This past Monday, U-Feast hosted its first “underground supper club” with Fidel Gastro‘s Matt Basile. I personally drove past the secret location a few times but the moment I walked through the door, I just “followed my nose” as Toucan Sam would say.
Our group of 25 diners were the first to experience Matt’s new kitchen studio at Weston Road and St. Clair as he cooked up a 7-course meal inspired by his culinary travels in Manila. While Matt prefaced our dinner with the disclaimer “I’m obviously not from the Philippines,” the open kitchen really provided a full sensory experience. From the aromas that one of our Filipino diners said “reminds me of Sunday dinners at my mom’s house” to the sound of sizzling sea bream being seared on a cast iron skillet to the steam coming out of a pot of mussels, the flavor profiles were all there.

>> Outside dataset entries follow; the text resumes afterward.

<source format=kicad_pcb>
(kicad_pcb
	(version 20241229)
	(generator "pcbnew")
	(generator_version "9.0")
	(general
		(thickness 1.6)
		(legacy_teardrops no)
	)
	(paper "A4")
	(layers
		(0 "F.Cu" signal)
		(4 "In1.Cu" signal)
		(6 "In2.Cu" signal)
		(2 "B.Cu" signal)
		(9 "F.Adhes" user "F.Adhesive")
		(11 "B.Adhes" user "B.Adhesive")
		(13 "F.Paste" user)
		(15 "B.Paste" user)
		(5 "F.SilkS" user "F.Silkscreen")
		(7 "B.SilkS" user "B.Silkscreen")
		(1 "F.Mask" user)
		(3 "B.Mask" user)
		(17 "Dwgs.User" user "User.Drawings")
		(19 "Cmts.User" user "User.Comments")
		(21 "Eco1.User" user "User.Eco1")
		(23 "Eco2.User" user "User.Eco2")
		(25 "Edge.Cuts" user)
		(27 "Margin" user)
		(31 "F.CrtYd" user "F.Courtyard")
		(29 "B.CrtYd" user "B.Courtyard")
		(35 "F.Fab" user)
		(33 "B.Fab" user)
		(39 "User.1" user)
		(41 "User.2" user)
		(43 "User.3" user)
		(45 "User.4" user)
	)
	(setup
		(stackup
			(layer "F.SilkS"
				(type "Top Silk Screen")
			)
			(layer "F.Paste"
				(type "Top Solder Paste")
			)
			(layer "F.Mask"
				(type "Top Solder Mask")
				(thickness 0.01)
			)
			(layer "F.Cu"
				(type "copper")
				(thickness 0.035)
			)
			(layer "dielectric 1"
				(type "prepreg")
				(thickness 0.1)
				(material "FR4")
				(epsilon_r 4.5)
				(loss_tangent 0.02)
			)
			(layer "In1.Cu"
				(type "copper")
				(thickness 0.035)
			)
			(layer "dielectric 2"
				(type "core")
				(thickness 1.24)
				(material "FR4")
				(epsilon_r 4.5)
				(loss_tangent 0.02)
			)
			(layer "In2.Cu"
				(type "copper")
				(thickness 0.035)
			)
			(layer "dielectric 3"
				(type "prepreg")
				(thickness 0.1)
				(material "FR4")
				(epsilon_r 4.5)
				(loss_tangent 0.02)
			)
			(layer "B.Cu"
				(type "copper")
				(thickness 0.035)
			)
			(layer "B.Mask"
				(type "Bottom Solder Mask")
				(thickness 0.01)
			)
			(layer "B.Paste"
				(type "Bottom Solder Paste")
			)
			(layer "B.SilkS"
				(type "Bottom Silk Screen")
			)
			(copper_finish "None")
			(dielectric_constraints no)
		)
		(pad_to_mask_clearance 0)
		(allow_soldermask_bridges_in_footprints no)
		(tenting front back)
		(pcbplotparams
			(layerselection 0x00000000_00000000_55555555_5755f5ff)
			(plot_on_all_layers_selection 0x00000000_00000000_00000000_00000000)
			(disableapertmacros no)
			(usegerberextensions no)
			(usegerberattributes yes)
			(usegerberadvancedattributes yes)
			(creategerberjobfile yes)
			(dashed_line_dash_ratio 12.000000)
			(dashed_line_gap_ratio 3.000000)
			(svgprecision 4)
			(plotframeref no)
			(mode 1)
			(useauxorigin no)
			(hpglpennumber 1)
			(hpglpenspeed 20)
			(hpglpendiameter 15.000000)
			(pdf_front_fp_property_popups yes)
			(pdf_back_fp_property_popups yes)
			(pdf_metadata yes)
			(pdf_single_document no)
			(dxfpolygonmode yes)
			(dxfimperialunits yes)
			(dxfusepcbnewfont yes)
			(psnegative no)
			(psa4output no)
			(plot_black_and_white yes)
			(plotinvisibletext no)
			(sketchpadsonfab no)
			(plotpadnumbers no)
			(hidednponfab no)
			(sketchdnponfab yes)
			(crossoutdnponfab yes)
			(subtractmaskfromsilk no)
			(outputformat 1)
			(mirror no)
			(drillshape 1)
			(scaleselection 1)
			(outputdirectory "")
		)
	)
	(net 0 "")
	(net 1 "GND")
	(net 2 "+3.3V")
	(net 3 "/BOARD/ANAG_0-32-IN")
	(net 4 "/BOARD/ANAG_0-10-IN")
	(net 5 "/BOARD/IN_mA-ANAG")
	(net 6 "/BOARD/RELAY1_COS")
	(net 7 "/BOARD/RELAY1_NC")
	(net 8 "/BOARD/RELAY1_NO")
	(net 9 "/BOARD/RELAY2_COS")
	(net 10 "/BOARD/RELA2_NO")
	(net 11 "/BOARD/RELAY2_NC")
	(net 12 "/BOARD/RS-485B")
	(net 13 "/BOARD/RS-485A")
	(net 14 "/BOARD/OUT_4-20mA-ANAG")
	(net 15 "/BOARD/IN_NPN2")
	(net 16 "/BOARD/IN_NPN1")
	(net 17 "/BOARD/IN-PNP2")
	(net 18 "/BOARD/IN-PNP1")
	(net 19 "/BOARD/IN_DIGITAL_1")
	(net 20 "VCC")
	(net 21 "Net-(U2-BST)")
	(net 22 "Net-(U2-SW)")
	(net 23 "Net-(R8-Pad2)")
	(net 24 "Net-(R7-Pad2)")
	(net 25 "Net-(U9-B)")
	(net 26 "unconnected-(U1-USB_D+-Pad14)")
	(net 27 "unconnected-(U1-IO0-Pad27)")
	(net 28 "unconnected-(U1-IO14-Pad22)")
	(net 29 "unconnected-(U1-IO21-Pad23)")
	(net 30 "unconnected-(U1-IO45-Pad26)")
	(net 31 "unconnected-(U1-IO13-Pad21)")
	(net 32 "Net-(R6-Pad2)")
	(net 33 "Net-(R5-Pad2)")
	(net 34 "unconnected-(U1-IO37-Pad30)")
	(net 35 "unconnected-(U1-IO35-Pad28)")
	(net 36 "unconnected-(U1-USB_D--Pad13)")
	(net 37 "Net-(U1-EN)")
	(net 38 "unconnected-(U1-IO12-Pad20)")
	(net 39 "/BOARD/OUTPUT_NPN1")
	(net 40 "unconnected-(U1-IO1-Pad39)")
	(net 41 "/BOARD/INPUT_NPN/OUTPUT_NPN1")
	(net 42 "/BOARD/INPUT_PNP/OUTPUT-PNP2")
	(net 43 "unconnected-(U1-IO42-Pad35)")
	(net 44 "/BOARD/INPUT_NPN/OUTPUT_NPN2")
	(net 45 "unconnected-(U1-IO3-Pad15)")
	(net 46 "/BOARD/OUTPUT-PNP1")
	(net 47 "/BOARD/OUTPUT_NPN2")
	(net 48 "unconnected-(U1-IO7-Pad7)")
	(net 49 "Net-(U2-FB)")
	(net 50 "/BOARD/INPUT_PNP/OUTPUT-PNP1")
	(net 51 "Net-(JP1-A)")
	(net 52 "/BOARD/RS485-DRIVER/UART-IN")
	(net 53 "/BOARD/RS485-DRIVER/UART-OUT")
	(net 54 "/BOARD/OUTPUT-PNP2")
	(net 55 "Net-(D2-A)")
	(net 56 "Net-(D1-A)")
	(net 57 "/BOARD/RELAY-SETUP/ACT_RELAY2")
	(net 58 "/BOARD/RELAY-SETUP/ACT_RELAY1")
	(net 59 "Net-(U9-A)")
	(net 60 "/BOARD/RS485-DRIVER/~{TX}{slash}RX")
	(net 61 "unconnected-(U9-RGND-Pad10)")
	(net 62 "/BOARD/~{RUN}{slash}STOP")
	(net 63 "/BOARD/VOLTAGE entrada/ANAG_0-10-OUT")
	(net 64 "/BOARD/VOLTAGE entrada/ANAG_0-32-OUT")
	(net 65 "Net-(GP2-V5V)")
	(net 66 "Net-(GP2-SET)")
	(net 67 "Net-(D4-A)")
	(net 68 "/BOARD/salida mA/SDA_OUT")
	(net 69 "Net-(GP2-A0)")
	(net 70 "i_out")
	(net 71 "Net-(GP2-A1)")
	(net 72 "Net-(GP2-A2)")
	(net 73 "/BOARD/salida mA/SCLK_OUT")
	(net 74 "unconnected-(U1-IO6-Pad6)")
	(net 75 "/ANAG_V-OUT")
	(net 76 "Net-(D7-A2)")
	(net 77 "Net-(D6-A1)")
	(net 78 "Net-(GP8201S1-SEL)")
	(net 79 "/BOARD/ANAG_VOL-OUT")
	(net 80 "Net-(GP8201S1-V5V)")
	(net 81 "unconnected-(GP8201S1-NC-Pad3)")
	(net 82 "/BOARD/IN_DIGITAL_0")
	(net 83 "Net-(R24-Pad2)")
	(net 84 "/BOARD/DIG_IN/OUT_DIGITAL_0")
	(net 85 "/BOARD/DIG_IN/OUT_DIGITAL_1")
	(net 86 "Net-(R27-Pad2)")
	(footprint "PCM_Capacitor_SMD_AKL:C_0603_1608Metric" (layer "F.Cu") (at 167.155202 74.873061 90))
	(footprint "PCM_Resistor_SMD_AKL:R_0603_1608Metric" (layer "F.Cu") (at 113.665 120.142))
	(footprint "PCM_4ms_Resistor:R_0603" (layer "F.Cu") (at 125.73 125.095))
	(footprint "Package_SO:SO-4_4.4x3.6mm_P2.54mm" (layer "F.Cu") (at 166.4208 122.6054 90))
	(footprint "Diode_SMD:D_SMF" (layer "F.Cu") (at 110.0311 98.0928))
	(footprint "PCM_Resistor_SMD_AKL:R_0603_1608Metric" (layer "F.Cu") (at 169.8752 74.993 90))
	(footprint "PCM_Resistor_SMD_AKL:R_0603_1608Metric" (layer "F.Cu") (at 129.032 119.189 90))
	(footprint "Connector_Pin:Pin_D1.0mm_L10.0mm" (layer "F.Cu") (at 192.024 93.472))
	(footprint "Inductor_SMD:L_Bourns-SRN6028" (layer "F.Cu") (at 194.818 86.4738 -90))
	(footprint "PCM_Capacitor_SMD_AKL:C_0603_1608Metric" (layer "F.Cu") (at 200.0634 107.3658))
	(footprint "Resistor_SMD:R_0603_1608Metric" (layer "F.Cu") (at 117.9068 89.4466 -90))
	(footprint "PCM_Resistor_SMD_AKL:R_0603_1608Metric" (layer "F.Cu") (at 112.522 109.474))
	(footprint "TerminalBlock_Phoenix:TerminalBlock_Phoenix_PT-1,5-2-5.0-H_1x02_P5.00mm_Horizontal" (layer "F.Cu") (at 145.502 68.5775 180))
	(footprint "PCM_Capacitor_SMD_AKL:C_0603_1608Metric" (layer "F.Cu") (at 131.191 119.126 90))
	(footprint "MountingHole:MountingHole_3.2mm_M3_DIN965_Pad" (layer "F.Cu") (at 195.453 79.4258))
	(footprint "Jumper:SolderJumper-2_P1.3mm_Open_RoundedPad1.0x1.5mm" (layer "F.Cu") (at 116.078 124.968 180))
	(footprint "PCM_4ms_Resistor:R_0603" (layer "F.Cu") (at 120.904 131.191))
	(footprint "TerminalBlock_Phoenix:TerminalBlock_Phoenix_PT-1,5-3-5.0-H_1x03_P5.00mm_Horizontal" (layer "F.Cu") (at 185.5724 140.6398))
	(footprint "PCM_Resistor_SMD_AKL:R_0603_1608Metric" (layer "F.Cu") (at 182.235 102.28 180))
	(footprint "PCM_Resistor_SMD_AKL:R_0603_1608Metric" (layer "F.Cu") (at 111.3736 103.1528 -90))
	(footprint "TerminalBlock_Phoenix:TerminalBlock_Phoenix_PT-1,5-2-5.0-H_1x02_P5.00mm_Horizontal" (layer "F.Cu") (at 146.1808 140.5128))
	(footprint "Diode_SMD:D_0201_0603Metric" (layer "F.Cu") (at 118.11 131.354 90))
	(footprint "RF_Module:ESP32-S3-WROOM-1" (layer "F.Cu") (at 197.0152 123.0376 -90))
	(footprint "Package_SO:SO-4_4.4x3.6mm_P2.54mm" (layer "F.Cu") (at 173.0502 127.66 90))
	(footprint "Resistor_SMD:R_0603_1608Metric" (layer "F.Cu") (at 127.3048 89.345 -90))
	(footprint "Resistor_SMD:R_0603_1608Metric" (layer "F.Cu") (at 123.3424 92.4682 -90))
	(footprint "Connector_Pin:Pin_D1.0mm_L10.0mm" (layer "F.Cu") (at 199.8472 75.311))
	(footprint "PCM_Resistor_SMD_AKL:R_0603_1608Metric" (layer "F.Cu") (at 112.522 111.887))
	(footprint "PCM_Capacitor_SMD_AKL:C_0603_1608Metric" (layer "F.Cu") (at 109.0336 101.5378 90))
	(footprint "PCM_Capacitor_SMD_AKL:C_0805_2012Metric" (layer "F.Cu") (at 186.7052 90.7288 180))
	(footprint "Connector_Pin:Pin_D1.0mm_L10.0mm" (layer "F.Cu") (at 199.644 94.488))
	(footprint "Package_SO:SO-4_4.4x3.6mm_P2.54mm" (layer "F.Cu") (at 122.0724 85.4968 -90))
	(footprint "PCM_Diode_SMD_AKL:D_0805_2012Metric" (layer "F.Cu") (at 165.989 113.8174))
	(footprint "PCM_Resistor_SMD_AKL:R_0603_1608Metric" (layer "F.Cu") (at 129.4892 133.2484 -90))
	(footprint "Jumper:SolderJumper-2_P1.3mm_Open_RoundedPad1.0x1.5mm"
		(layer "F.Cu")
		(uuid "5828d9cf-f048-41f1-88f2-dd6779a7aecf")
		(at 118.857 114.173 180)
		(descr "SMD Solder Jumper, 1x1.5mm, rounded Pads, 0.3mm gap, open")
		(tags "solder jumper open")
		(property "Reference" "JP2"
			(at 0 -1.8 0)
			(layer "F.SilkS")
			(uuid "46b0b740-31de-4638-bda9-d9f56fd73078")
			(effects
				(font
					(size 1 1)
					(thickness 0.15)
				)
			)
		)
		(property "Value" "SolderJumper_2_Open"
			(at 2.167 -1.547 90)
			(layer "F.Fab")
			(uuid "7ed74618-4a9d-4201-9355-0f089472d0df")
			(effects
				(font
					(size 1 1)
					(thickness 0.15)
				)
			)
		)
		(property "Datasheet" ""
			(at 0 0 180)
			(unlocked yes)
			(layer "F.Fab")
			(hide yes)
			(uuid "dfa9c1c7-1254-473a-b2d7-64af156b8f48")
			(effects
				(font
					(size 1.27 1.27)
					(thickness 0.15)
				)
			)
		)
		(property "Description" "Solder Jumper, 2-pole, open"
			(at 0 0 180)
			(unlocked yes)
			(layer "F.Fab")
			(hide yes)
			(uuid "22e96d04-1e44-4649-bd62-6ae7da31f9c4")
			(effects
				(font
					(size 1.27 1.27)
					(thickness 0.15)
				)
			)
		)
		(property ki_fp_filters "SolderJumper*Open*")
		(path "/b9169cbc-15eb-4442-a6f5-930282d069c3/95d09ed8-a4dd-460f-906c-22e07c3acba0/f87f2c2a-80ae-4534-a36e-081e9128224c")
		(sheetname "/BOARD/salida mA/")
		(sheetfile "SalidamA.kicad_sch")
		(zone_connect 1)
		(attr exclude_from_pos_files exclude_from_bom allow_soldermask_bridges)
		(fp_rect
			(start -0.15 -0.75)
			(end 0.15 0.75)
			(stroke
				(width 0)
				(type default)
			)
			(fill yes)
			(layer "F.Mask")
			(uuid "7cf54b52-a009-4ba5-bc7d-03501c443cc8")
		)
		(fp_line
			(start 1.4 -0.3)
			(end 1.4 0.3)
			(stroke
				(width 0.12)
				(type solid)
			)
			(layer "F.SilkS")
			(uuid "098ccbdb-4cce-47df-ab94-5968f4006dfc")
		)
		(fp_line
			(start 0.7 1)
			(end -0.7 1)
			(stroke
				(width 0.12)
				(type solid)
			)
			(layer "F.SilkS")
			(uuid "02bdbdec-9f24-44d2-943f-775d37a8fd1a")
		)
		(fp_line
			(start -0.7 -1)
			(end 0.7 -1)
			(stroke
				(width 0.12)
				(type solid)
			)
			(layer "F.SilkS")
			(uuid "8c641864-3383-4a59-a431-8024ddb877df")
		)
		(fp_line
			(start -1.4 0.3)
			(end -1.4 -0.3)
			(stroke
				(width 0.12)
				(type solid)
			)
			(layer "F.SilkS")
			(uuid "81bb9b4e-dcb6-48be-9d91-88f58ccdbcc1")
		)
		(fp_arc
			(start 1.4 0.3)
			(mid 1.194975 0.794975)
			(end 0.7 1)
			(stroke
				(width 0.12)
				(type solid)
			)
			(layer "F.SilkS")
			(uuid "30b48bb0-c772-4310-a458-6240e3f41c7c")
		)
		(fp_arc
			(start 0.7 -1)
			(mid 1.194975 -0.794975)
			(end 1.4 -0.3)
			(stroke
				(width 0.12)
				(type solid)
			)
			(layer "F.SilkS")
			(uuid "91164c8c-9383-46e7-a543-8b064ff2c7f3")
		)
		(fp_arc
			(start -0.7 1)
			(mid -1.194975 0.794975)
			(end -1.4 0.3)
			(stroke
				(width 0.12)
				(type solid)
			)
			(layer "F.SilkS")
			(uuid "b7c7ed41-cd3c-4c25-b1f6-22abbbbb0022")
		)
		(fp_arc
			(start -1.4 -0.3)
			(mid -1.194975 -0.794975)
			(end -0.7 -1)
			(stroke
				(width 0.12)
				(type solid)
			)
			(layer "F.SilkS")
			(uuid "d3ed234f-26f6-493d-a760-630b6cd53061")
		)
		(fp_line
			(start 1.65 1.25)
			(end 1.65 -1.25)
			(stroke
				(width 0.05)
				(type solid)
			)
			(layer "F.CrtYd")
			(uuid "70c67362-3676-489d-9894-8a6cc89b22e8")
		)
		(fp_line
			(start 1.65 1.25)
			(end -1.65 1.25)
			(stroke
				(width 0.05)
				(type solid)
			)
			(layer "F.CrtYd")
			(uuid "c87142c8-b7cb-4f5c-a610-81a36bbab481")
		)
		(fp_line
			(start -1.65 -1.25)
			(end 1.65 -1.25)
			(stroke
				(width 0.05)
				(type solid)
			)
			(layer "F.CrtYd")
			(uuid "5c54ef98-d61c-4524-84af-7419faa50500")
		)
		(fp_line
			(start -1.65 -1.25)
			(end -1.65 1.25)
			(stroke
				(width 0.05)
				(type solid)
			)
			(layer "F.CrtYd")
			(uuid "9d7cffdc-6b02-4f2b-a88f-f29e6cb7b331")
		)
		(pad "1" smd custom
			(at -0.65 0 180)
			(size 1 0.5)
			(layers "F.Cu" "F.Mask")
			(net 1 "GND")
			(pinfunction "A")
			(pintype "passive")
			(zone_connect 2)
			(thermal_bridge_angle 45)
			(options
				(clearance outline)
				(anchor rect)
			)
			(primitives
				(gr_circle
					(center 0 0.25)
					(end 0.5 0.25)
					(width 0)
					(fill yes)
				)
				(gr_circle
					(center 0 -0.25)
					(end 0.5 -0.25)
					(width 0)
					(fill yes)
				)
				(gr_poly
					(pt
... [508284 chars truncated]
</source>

With either a Mill Street beer in hand or a glass of Adamo Estate wine, it didn’t take long for our diners to become acquainted with each other. The beverage pairings were spot on. The beer and riesling were great with the curried mussels and the pinot noir was bang on with the eggplant. It was fruit forward but had enough acidity in it to cut through.

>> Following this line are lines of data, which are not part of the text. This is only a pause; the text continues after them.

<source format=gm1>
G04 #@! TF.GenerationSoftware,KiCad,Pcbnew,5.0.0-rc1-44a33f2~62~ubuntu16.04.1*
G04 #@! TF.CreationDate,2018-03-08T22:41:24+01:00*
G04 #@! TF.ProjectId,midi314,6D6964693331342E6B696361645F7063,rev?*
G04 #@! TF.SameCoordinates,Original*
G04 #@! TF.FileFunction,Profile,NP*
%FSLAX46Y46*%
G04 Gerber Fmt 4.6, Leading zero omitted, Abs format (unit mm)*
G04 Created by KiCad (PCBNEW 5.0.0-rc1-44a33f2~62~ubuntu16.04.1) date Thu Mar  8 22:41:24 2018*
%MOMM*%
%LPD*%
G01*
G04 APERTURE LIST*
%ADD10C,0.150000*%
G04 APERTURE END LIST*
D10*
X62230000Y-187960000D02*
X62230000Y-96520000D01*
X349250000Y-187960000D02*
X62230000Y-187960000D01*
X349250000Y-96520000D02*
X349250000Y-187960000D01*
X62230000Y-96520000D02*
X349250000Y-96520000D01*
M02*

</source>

Head-on prawns were a definite win on our side of the table and definitely not an everyday occurrence. Like the tip-on wings that Basile dished out, things are just better served in its entirety. Prawns taste better pre-guillotine and fish as well, bones and all. We were definitely wowed by the filleting skills demonstrated by a few skilled hands.
The kalamansi-coconut curry mussels were a hit as well. Small things definitely come in small packages as I still can’t get over how much juice came out of that tiny kalamansi, a citrus fruit that is about the size of a ping pong ball. In lieu of rice, Basile gave the starch the North American treatment with hominy grits which were unique. They were larger than your average corn grits but definitely had more chew in them and sopped up the juices from the mussels to a tee.
We don’t know about everyone else, but the all protein-no filler meal thus far had us wishing we had worn our stretchy pants. But it was hard to stop licking our fingers over the delicious food that was being passed around the table.
One of my personal favorite dishes of the night were the “blackened noodles,” which I wrongfully assumed would’ve been squid ink pasta of sorts. This pasta, is traditionally cooked with more lard than you can imagine. Basile’s version swapped lard for duck fat; and why not? Duck fat makes e’erthang taste better. While the Chinese may have invented noodles, you can trust an Italian to make it delicioso!
To accompany the noodles was a side of eggplant. It was creamy and chalked full of flavor. And hey – at least nobody can blame us for not eating our vegetables!
The U-Feast team had a blast breaking bread with other food-loving enthusiasts. Most of all because there was zero judgment when all the camera phones came out! Restaurant recommendations and new go-to places were exchanged while assembling yummy lechon lettuce wraps. We’re all going to have to hit the gym a little more often.